▶ _TASK_:
Would you please repeat the lines in the listing below from the one containing "X10464800Y-5265394D01*" through the final one, exactly as they appear?

▶ _EXERCISE INPUT_:

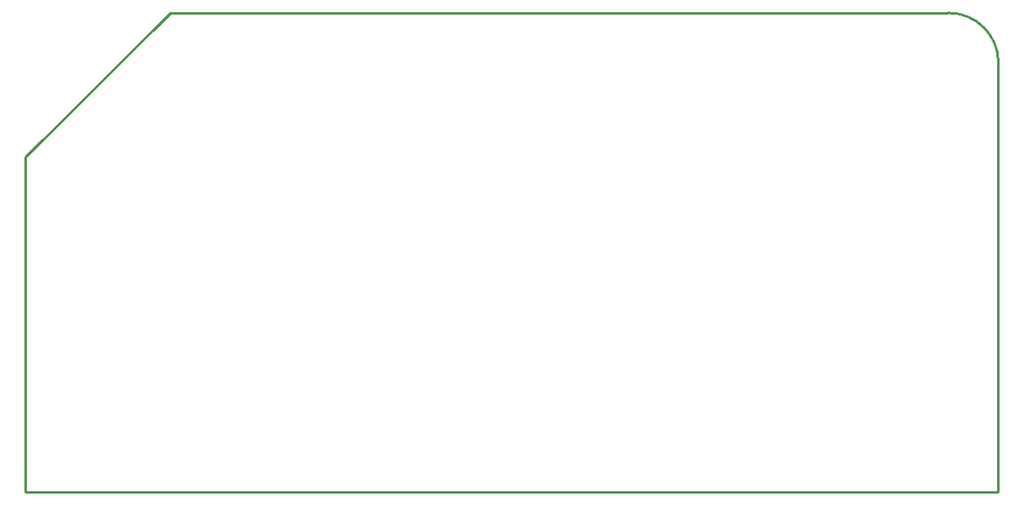
<source format=gko>
G04 Layer: BoardOutlineLayer*
G04 EasyEDA v6.5.40, 2024-07-01 11:27:10*
G04 c1f3bc4e761f40e689e8ea0538afd347,7243cdaf381449fe92b9da44aa7c23a7,10*
G04 Gerber Generator version 0.2*
G04 Scale: 100 percent, Rotated: No, Reflected: No *
G04 Dimensions in millimeters *
G04 leading zeros omitted , absolute positions ,4 integer and 5 decimal *
%FSLAX45Y45*%
%MOMM*%

%ADD10C,0.2540*%
D10*
X9747529Y-279374D02*
G01*
X1856714Y-279374D01*
X355574Y-1780514D01*
X355574Y-5265394D01*
X10464800Y-5265394D01*
X10464800Y-795865D01*
X9747529Y-279374D02*
G01*
X9944100Y-279374D01*
G75*
G01*
X9948334Y-279400D02*
G02*
X10466342Y-797408I0J-518008D01*

%LPD*%
M02*

</source>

▶ _TASK ANSWER_:
X10464800Y-5265394D01*
X10464800Y-795865D01*
X9747529Y-279374D02*
G01*
X9944100Y-279374D01*
G75*
G01*
X9948334Y-279400D02*
G02*
X10466342Y-797408I0J-518008D01*

%LPD*%
M02*

</source>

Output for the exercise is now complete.